DIRECTIONS - No record may be omitted; give all of them again exactly.

RECORD EXCERPTS -

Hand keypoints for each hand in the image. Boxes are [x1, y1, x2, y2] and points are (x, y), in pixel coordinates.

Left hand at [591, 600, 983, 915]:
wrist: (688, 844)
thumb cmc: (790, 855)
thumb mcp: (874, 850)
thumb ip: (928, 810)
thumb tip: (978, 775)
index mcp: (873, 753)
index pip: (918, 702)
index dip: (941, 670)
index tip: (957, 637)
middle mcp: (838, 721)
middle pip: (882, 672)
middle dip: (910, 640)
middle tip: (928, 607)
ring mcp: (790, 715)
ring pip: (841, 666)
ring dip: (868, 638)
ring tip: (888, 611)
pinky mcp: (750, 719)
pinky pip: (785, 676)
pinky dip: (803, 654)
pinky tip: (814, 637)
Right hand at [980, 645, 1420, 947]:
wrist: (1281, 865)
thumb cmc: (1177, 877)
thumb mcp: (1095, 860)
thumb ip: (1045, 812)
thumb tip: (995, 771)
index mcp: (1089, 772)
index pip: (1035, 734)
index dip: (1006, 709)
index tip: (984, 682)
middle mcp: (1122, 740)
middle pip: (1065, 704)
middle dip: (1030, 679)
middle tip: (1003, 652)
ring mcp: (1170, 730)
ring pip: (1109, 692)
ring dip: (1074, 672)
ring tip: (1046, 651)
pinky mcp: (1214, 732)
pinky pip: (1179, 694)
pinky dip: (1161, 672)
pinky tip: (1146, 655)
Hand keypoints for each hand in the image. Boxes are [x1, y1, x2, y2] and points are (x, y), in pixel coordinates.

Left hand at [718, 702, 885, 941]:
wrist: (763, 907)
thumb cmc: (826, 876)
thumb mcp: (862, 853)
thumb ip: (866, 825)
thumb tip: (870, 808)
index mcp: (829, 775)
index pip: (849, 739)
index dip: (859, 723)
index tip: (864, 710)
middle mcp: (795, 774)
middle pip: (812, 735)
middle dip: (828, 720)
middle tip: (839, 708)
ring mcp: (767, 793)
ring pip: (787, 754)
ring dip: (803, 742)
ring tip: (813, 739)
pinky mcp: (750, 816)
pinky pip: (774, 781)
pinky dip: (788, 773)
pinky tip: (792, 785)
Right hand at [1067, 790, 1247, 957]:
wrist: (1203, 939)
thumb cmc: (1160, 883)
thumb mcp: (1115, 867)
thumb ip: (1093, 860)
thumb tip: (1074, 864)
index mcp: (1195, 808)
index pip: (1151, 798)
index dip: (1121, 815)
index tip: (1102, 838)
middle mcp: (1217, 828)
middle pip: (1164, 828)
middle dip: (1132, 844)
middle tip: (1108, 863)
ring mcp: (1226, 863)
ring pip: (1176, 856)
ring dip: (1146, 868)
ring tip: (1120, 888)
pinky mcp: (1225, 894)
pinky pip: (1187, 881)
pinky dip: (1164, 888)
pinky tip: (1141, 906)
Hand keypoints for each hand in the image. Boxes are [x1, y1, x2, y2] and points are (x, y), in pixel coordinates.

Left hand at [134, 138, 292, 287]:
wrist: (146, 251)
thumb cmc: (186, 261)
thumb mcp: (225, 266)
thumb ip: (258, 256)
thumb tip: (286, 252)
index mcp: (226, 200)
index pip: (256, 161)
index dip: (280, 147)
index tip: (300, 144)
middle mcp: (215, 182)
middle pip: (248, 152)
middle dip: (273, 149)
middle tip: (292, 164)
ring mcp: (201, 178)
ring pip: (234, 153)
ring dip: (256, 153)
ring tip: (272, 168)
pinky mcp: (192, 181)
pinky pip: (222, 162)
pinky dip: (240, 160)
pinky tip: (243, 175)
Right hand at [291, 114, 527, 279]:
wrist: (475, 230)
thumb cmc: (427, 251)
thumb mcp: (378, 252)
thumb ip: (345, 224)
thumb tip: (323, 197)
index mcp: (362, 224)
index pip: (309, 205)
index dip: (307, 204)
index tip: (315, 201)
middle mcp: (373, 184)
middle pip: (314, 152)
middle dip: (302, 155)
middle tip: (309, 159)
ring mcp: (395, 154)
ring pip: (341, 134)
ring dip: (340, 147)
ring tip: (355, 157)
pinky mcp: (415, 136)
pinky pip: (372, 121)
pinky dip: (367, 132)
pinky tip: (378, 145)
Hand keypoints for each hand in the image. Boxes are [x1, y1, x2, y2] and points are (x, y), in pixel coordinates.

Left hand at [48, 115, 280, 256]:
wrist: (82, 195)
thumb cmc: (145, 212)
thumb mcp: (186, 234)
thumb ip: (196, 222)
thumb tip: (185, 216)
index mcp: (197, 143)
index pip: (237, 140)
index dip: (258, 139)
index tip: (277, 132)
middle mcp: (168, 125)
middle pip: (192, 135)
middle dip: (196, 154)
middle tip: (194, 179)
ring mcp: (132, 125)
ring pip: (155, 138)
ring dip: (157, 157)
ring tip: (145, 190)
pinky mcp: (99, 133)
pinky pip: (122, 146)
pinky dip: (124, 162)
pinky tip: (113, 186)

WRITTEN RESPONSE -
Hand keypoints for each hand in the image. Boxes are [x1, y1, x2, y2] and points are (x, y), in pixel coordinates.

Left hand at [591, 600, 983, 915]:
wrist: (688, 844)
thumb cmc: (790, 855)
thumb mcp: (874, 850)
thumb ip: (928, 810)
thumb tip: (978, 775)
index mcp: (873, 753)
index pip: (918, 702)
index dip: (941, 670)
index tip: (957, 637)
middle mcp: (838, 721)
middle pip: (882, 672)
middle dip: (910, 640)
middle tip: (928, 607)
ring mcp: (790, 715)
ring pip: (841, 666)
ring dip: (868, 638)
ring tip: (888, 611)
pinky mcp: (750, 719)
pinky pip: (785, 676)
pinky dip: (803, 654)
pinky tip: (814, 637)
Right hand at [980, 645, 1420, 947]:
wrist: (1281, 865)
thumb cmc: (1177, 877)
thumb mcp: (1095, 860)
thumb ip: (1045, 812)
thumb tip: (995, 771)
index mcp: (1089, 772)
index pip: (1035, 734)
index dip: (1006, 709)
index tip: (984, 682)
middle mcp: (1122, 740)
middle pip: (1065, 704)
middle dip: (1030, 679)
middle tip: (1003, 652)
ring mcp: (1170, 730)
ring pip: (1109, 692)
ring dip: (1074, 672)
ring tip: (1046, 651)
pinky mcp: (1214, 732)
pinky pip: (1179, 694)
pinky dip: (1161, 672)
pinky tip: (1146, 655)
Hand keypoints for each hand in the image. Boxes are [x1, y1, x2, y2] and points are (x, y), in pixel coordinates.

Left hand at [718, 702, 885, 941]:
wrist: (763, 907)
thumb cmc: (826, 876)
thumb mcp: (862, 853)
thumb ip: (866, 825)
thumb tip: (870, 808)
index mcp: (829, 775)
index pip: (849, 739)
index dip: (859, 723)
index tip: (864, 710)
middle mcp: (795, 774)
middle pip: (812, 735)
middle dip: (828, 720)
middle tip: (839, 708)
ring mcp: (767, 793)
ring pip: (787, 754)
ring dip: (803, 742)
ring tip: (813, 739)
pinky mcp: (750, 816)
pinky pip: (774, 781)
pinky dip: (788, 773)
pinky tip: (792, 785)
Right hand at [1067, 790, 1247, 957]:
wrist: (1203, 939)
thumb cmc: (1160, 883)
thumb mcp: (1115, 867)
thumb ip: (1093, 860)
thumb tip: (1074, 864)
index mcp: (1195, 808)
index pip: (1151, 798)
index dip: (1121, 815)
index tip: (1102, 838)
middle mcp: (1217, 828)
middle pip: (1164, 828)
middle dip: (1132, 844)
middle tip: (1108, 863)
ring mcp: (1226, 863)
ring pip: (1176, 856)
ring dip: (1146, 868)
ring tip: (1120, 888)
pinky mcp: (1225, 894)
pinky pip: (1187, 881)
pinky dip: (1164, 888)
pinky tip: (1141, 906)
Hand keypoints for each hand in the image. Boxes are [x1, y1, x2, y2] and points are (x, y), in pixel coordinates.

Left hand at [134, 138, 292, 287]:
wrist: (146, 251)
thumb cmc: (186, 261)
thumb mcp: (225, 266)
thumb ip: (258, 256)
thumb tip: (286, 252)
index mcp: (226, 200)
index pip: (256, 161)
index dip: (280, 147)
index tip: (300, 144)
middle mcp: (215, 182)
middle pip: (248, 152)
middle dip: (273, 149)
middle tip: (292, 164)
ring mcp: (201, 178)
ring pip: (234, 153)
ring dip: (256, 153)
ring tip: (272, 168)
pinky mcp: (192, 181)
pinky pip: (222, 162)
pinky dip: (240, 160)
pinky tip: (243, 175)
Right hand at [291, 114, 527, 279]:
wrist: (475, 230)
thumb cmc: (427, 251)
thumb mcp: (378, 252)
thumb ip: (345, 224)
thumb tip: (323, 197)
index mcp: (362, 224)
index pip: (309, 205)
index dip: (307, 204)
index tip: (315, 201)
middle mcp: (373, 184)
middle pip: (314, 152)
middle dip: (302, 155)
middle tip: (309, 159)
ring mcp: (395, 154)
ring pip: (341, 134)
ring dip: (340, 147)
ring tip: (355, 157)
pinky mcp: (415, 136)
pinky pip: (372, 121)
pinky dip: (367, 132)
pinky tip: (378, 145)
Hand keypoints for each hand in the image. Boxes are [x1, y1, x2, y2] and points are (x, y), in pixel coordinates.

Left hand at [48, 115, 280, 256]:
wrist: (82, 195)
thumb cmc: (145, 212)
thumb mcp: (186, 234)
thumb ip: (196, 222)
thumb tip: (185, 216)
index mcp: (197, 143)
index pip: (237, 140)
index dip: (258, 139)
index tip: (277, 132)
middle mcp: (168, 125)
middle pip: (192, 135)
middle dip: (196, 154)
middle tip: (194, 179)
ring mcp: (132, 125)
ring pip: (155, 138)
ring dip: (157, 157)
ring tip: (145, 190)
pinky mcp: (99, 133)
pinky pip: (122, 146)
pinky dip: (124, 162)
pinky tip: (113, 186)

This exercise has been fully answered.